WHAT THE TASK ASKS: Which lines in the records below contain the word "Evolution"? Report each of them.

Stored data

══════

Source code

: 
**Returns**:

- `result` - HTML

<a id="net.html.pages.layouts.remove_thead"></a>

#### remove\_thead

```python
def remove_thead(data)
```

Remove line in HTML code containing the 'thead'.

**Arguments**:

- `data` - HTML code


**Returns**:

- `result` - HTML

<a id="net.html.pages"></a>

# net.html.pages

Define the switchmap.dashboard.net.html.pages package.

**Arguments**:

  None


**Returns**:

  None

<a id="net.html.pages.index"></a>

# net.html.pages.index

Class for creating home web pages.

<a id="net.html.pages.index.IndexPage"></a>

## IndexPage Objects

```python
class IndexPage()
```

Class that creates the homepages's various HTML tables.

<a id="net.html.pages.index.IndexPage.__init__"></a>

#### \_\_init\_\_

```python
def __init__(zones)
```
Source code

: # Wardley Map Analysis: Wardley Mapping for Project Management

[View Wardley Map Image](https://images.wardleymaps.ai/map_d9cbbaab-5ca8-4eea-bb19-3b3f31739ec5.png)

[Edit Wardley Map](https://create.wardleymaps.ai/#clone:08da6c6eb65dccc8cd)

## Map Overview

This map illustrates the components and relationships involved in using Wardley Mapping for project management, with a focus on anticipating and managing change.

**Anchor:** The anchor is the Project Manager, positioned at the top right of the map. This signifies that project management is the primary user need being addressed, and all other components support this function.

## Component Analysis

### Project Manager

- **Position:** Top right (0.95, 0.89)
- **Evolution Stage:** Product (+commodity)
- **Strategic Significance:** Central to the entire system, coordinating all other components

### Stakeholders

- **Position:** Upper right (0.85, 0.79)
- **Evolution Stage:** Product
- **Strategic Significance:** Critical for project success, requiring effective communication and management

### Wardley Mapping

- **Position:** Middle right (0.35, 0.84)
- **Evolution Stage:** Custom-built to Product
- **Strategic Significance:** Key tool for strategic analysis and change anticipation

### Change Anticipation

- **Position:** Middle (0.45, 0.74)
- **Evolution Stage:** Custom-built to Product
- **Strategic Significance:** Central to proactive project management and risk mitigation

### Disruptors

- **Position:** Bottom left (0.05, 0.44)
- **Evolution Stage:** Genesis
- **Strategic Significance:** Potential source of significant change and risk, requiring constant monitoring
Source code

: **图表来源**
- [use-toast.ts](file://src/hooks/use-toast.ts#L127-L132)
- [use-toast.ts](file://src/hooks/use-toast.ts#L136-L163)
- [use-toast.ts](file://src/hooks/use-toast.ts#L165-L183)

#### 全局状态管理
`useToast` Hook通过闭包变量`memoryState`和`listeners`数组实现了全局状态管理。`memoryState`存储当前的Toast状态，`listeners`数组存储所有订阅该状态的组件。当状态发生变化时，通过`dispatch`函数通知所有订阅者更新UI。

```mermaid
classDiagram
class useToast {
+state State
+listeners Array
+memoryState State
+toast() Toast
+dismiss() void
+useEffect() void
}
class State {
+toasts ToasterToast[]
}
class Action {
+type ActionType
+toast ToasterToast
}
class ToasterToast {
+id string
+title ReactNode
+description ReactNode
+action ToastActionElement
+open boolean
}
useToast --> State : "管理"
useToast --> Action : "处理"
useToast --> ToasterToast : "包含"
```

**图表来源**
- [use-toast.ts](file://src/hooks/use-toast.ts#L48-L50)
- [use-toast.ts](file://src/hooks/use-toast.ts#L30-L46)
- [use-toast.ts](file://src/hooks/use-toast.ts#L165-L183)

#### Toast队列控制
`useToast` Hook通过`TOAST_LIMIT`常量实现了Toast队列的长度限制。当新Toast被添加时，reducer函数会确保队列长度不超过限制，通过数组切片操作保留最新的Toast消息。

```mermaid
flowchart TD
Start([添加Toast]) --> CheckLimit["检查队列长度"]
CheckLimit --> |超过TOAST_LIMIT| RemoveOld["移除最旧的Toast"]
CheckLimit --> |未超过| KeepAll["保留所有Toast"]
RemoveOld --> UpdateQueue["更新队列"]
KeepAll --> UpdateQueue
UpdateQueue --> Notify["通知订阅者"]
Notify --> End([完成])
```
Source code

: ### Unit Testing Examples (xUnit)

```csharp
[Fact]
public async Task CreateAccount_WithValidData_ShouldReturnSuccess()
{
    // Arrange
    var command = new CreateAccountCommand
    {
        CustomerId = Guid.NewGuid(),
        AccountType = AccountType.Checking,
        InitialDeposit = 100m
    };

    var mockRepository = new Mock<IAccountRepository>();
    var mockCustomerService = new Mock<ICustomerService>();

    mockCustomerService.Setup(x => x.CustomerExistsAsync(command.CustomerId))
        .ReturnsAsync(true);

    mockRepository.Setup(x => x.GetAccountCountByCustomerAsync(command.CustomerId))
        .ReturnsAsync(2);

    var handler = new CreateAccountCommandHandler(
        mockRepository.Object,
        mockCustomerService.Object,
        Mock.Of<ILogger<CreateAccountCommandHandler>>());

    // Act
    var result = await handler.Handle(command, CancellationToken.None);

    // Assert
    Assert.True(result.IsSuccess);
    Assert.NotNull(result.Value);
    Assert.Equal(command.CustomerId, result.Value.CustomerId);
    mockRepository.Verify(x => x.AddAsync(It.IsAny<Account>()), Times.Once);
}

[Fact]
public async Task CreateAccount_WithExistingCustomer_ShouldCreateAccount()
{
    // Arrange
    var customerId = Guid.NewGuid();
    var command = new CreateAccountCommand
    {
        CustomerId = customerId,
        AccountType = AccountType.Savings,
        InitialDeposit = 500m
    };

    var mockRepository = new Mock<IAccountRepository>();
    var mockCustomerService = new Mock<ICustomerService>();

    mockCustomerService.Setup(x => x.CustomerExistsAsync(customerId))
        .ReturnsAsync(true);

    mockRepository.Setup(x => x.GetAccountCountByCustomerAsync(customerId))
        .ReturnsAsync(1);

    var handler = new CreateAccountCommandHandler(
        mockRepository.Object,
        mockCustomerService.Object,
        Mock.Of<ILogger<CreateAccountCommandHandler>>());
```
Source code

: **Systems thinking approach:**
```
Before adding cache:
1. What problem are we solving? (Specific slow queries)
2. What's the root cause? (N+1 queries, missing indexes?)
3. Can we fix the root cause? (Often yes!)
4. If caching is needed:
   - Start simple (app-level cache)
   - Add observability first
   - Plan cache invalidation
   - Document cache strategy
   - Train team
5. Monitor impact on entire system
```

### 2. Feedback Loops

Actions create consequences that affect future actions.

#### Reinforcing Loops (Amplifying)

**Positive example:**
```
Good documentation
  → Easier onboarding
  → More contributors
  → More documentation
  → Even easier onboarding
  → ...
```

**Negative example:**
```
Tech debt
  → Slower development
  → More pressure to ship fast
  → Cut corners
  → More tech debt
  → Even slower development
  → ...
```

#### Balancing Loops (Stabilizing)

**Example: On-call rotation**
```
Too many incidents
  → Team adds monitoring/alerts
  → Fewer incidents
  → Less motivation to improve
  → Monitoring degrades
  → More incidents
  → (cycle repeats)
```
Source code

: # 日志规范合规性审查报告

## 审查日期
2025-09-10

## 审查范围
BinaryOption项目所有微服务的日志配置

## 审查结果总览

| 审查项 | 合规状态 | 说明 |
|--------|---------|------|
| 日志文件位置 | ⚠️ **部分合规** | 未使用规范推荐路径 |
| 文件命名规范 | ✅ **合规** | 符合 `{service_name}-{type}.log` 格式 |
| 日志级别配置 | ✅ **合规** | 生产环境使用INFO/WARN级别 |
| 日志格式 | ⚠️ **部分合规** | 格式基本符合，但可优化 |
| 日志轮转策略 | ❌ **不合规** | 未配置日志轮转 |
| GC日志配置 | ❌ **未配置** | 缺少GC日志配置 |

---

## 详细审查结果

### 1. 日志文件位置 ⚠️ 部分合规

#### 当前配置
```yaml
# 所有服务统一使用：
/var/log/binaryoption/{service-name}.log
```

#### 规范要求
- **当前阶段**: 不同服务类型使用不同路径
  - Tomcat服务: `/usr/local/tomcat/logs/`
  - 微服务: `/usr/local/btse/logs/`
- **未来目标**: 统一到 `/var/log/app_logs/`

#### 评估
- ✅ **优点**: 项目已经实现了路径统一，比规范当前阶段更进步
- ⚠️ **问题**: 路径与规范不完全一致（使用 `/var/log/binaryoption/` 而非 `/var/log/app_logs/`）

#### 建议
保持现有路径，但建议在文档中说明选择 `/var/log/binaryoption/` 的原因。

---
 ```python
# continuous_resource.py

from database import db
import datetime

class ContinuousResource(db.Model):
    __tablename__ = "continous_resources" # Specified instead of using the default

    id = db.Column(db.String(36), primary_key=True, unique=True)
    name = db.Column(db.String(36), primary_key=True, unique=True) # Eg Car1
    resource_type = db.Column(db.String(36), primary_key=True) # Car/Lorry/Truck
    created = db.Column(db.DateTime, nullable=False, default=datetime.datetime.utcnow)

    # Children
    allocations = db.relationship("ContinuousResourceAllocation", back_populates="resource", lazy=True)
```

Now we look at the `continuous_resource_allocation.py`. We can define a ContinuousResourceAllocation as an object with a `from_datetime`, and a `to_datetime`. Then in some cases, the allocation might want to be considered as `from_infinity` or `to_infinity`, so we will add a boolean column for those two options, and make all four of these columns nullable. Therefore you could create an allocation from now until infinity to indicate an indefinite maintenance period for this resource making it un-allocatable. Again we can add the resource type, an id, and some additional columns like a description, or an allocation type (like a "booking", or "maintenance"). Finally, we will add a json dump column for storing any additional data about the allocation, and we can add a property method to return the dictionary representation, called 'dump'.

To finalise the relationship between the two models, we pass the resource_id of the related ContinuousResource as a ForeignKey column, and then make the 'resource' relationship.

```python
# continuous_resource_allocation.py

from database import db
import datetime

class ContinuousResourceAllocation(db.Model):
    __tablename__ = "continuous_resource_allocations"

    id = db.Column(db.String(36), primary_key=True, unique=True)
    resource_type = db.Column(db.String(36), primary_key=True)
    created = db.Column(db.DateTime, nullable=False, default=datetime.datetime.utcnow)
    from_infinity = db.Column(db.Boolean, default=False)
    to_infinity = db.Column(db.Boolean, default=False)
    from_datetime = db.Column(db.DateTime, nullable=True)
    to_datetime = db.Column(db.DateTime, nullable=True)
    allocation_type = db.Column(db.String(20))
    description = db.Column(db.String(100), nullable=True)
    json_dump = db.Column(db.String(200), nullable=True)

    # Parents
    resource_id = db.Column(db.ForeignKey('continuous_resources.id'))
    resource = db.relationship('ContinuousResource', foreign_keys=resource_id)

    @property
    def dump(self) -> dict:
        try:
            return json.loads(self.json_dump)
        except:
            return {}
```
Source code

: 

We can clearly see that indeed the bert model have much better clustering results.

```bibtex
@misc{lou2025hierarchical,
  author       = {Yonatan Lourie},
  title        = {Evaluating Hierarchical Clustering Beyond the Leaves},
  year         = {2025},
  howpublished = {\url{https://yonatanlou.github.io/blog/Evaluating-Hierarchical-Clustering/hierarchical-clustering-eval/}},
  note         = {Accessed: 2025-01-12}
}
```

══════

EXPECTED OUTPUT:
- **Evolution Stage:** Product (+commodity)
- **Evolution Stage:** Product
- **Evolution Stage:** Custom-built to Product
- **Evolution Stage:** Custom-built to Product
- **Evolution Stage:** Genesis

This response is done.